We are really going after the problem using the same techniques that we have used since the 1980s, when a lot of the innovations that we are still using today were established.

Mounk: Tell us about what these techniques are. One idea that often comes up is neurons and neural networks. I can understand what a neural network might be in my brain. I am far from being a neuroscientist, but I understand that a neuron is a kind of cell, unless I am getting that badly wrong. My brain is a kind of neural network. All of these cells are connected in some complicated way. What does it mean for an AI to have neurons or be a neural network?

Bau: There is a popular term that you will see sometimes called a deep neural network. What makes a neural network interesting is its depth. A neural network is inspired by the architecture of the human brain. All it does is compute a bunch of numbers. The input comes into the neural network as words or as images, and the first thing you do is convert it to a bunch of numbers and feed each number into a neuron.

Then you connect the neurons so that they pass the numbers from one to the other. If a neuron has a bunch of inputs, it adds the numbers together, does a small bit of computation, and then creates another number that feeds onto the next layer.

Neural networks are just this big mess of neurons connected to one another to produce some output that you hope is useful. If you just created a random neural network, it probably would not do anything useful, but it would do something with your data.

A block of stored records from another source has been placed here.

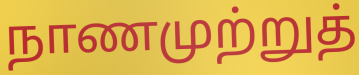
நாணமுற்றுத்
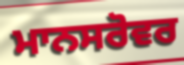
ਮਾਨਸਰੋਵਰ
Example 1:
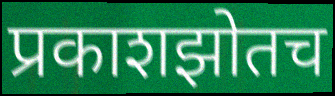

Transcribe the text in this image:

प्रकाशझोतच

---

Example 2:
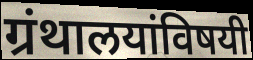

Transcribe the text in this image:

ग्रंथालयांविषयी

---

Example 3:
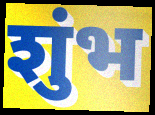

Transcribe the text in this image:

शुंभ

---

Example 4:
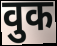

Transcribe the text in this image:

वुक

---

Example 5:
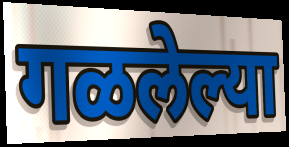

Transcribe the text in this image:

गळलेल्या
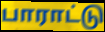
பாராட்டு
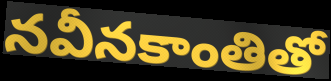
నవీనకాంతితో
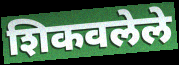
शिकवलेले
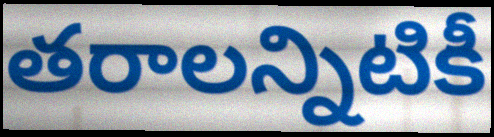
తరాలన్నిటికీ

The trick for artificial intelligence, the trick for machine learning, is to train the neural network to strengthen and weaken all of the connections between the neurons, transforming a random machine, a random function, into something that does something useful. It is the training process that makes a neural network seem almost magical.

Mounk: Okay, so take me a step back. I want to understand the training process, but before that, I now get this image of a bunch of human cells—or a bunch of digital cells, whatever exactly that means—transmitting this information. You see something with your human eye, that is a visual stimulus, and in some way that stimulus gets translated into a bunch of signals that neurons fire at each other.

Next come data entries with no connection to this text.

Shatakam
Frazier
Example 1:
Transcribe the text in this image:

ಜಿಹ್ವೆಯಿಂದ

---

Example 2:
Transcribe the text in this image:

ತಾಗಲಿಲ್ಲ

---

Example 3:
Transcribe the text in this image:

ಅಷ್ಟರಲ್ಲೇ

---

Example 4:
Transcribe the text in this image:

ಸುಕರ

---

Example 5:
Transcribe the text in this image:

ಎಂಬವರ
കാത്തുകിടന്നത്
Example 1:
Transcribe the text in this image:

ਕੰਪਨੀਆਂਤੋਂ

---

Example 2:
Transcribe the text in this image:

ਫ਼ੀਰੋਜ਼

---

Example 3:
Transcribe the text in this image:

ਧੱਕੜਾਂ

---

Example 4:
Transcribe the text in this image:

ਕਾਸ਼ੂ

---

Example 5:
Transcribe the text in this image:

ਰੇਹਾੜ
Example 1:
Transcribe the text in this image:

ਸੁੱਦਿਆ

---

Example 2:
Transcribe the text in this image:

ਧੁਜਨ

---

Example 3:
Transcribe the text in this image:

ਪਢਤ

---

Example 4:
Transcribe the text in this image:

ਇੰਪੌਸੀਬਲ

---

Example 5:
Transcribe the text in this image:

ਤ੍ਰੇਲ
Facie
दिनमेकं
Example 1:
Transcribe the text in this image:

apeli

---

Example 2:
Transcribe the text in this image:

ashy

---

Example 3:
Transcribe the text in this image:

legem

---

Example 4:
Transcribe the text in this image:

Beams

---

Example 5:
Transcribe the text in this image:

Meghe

Then there is some way of using that information. Help me understand a little bit more how that works in a computer and what the point of these simple calculations that you mentioned is.

Bau: The simple calculations are probably simpler than you would imagine as a non-technical person. Every neuron is just a sum of all the inputs that come into it. It is a weighted sum where, if you have one neuron that is connected to 1,000 inputs, it just adds up all the inputs and then looks at whether the numbers come out to be positive or negative.

If the numbers come out to be positive, the neuron will do one thing in the output, such as transmitting the sum out. If the numbers come out to be negative, the neuron will do something different, such as outputting zero. That output then becomes another number that goes into other neurons. Each neuron is an extremely simple step. It is just adding things, then looking at the answer, and then producing an output. You might think, oh gosh, why the heck is this useful?

Mounk: I can imagine what it looks like, but I am having trouble understanding why it is useful. You have these very simple calculations, they add up, so how does that mean that I can—I know we are jumping a number of steps—but how does that relate to why I can have a conversation with ChatGPT using my voice and it talks back to me? I know there are going to be lots of steps to get there, but why is it that this neural network is such a powerful tool, such a useful idea?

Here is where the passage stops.